This is a bug in TV Pack. The guide will become corrupt, and scheduled recordings stop taking place. Until a patch is released by MSFT, your only option is to completely go through TV setup again. Even then, there's no guarantee that the guide won't become corrupt again.
aaronp:.... I think S3 standby in Vista is still quite buggy and unreliable. I've had problems on 2 different computers with 3 different video cards. Aaron
I have to disagree. As long as you have reasonably new hardware and BIOS (bug-free ACPI support), and the latest of any manufacturers' drivers, S3 sleep works very reliably, with no need for any standby tool. I accept that some manuafcturers' drivers are worse than others - for example when I had a Hauppauge tuner card it would rarely sleep on idle (and they acknowledged the bug), but with BlackGold everything works superbly. Sleep wake sleep wake, wake to record, sleep after record, away mode when recording, then sleep after that, correct sleep on idle, etc.
I would however say that when I tried TV Pack it did screw that reliability completely. At least in my experience.
The problem with Media Center is that everybody's experience is so different. That's not a bug, but a bit of a general Windows architectural flaw in my opinion. Maybe too much is delegated down to drivers.
JB
aaronp:Control Panel - Administrative Tools - Event ViewerLook at the System and Media Center logs for that time span, maybe there are some clues. I think S3 standby in Vista is still quite buggy and unreliable. I've had problems on 2 different computers with 3 different video cards.
In my experience with the TV Pack guide corruption bug, there would be no evidence in Event Viewer of missed recordings. The recordings would show up in my scheduled recordings list for that day, and when the time would come for the PC to wake and record, nothing happened. No errors, no warnings, no crash files generated, no Media Center log entries created noting missed recordings or scheduling conflicts -- it'd just miss the recording.
And I agree with the previous commenter. With fairly new hardware, S3 in Vista is very reliable. The only problems I've had involved the PC randomly waking at unwanted times when I played around with installing WebGuide.
Well I guess that qualifies as fairly new hardware.

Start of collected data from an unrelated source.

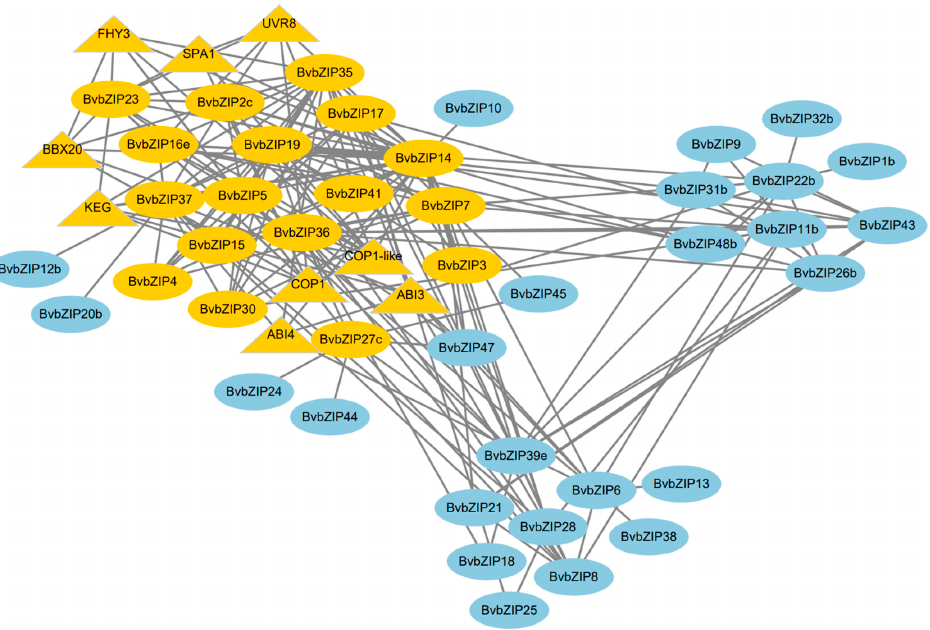
Figure 10. Interaction network of Bv bZIP proteins. The key modules of the network are colored in yellow, and triangles represent other proteins that interact with Bv bZIP protein.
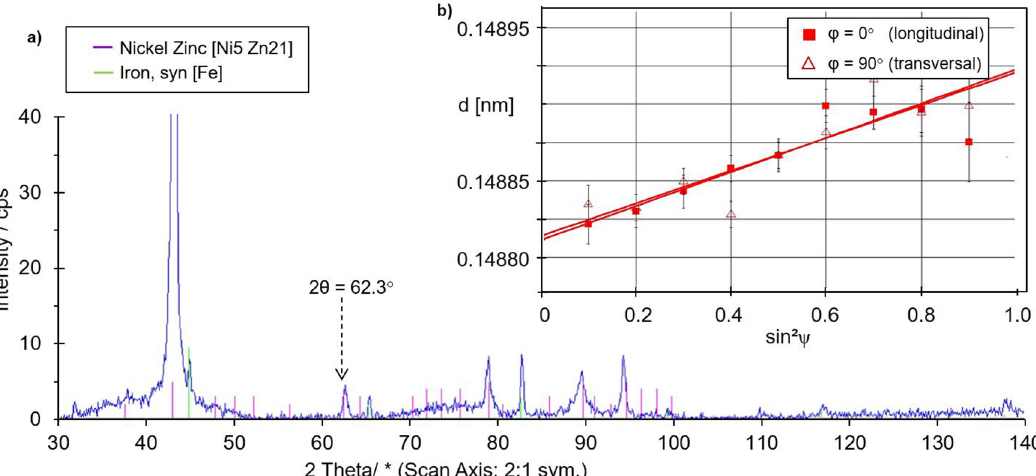
Fig. 5. (a) Diffractogram of the ZnNi layer with interference positions of Fe and Ni5Zn21, (b) residual stress analysis of the ZnNi layer in s 11 and s 22 direction at 2 u = 62.3 °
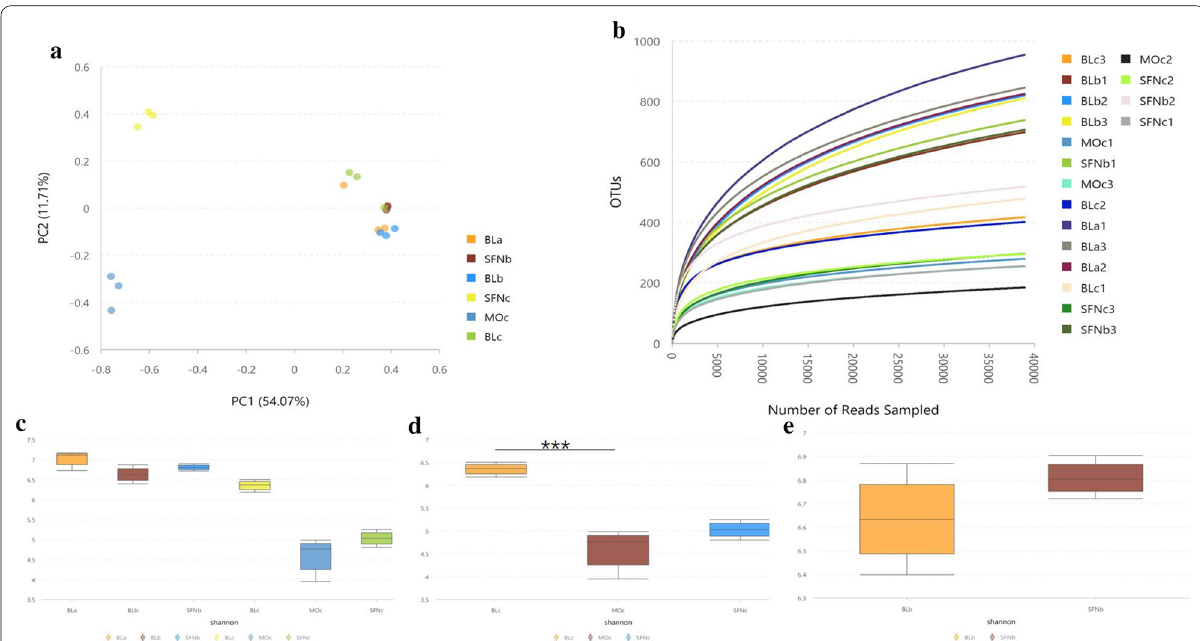
Fig. 3 Sulforaphane (SFN) modulated the structure and diversity of gut microbiota. a Principal coordinate analysis (PCoA) and b Alpha diversity analysis at the OTU level of mouse’s fecal microbiota. c – e Shannon index in different group. Significant differences between blank vs. DSS are indicated: ***P < 0.001. Bl represents the blank group, SFN represents the SFN group, MO represents the DSS group. a represents day 0 of the group, b represents day 7 of the group, c represents day 14 of the group. As Moc represents the day 14 of the DSS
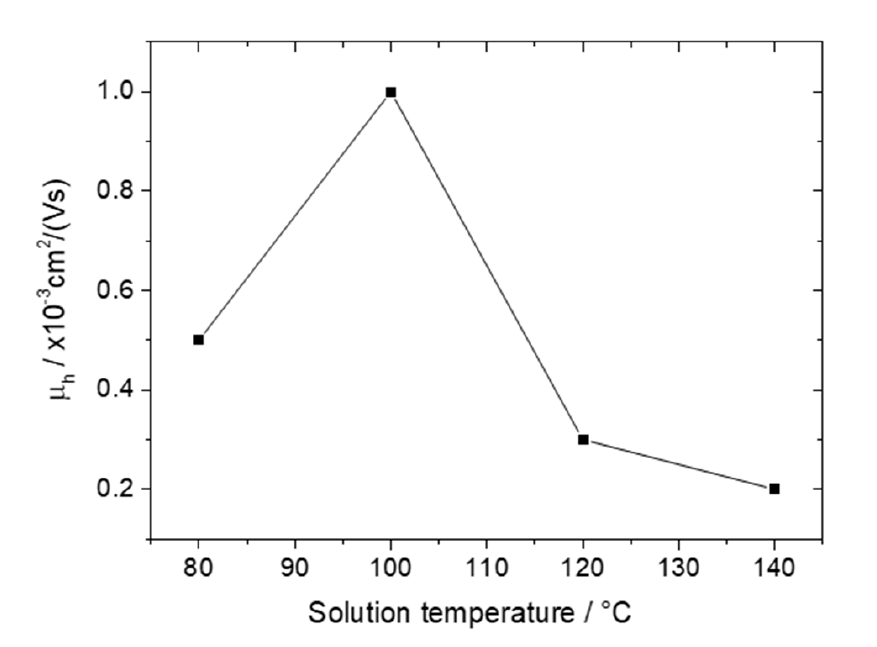
Figure 4. Field-effect mobility of holes as function of solution temperature for PBTTT-C 14 :PDI8-CN 2 BHJ films deposited at 4000 rpm and thermally annealed at 140 °C.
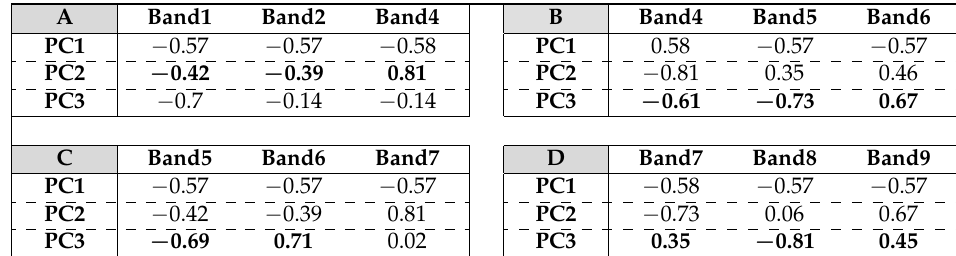
Table 1. Eigenvector loadings matrix calculated using Selective Principal Component Analysis (SPCA) for selected Advanced Spaceborne Thermal Emission and Reflection Radiometer (ASTER) bands. ( A )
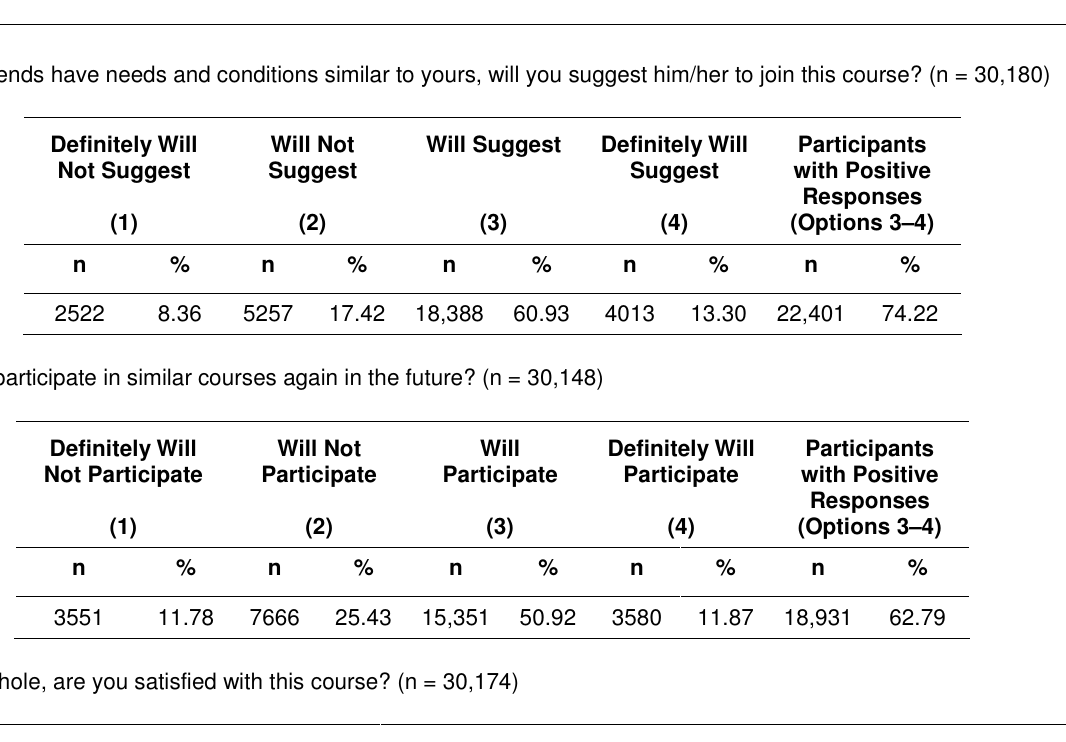
Other Aspects of Subjective Outcome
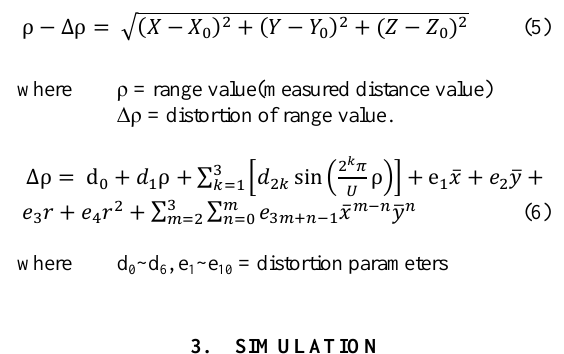
Figure 4. Flow chart of system calibration simulation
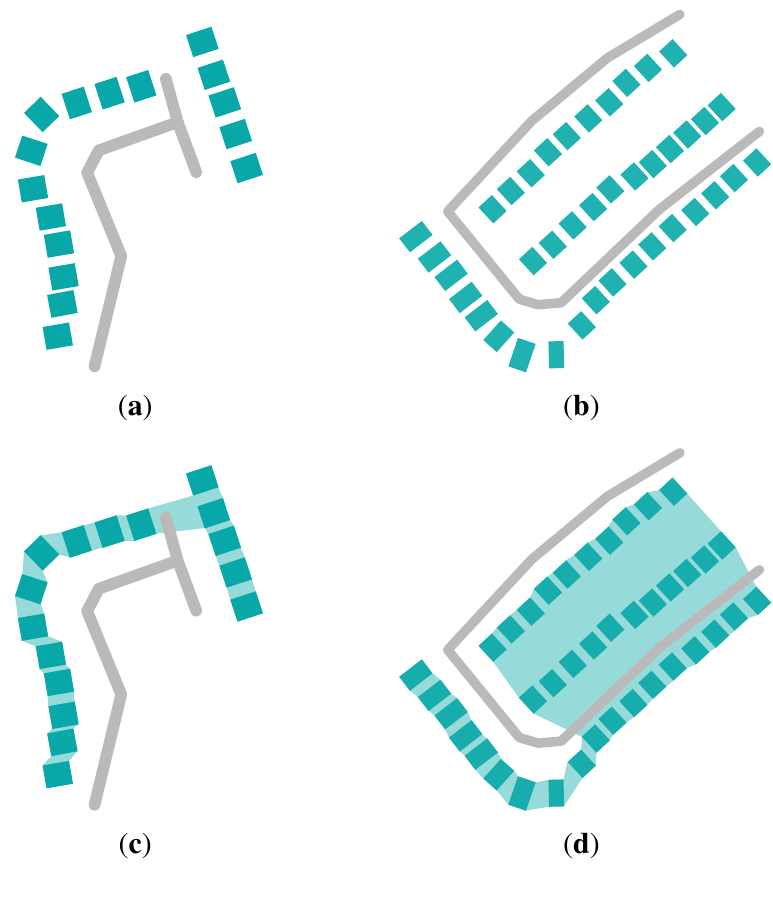
Figure 8. The results of merging the polygons in ( a ) and ( b ) are displayed in ( c ) and ( d )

For what it's worth, my setup (full-time HTPC) is an Asus M2A-VM Mobo, AMD Sempron, and integrated ATI X1250 graphics. I switched to the Asus about a year ago that from a 3 year old Gigabyte Mobo, because I did have S3 sleep problems with that, and was as frustrated as you are now! Also, AMD and ATI are one and the same, and the Asus was an AMD accredited/approved socket AM2 Mobo, so I was fairly sure it would all work together, and it does.
I've got all the latest drivers, but it's worth saying that with standard 'Windows update' audio driver sometimes I'd have problems with either no-sound or distorted sound after wake-up, but with the latest RealTek driver from their website there are no such problems. With very early Catalyst drivers there were also problems with the screen not coming on after wake, but they've all been long-since fixed by ATI.
I guess if there are 'bugs' in the Vista S3 sleep process, then it's in the way it allows drivers to 'break the rules', or at least not do things Microsoft were expecting them to do - otherwise I can't see how everybody's experience is so different.
I wish there was single point of reference for 'Green-Button-User accredited' hardware and drivers, where everyone can rely on it working in the real World, and not just on the manufacturer's say-so.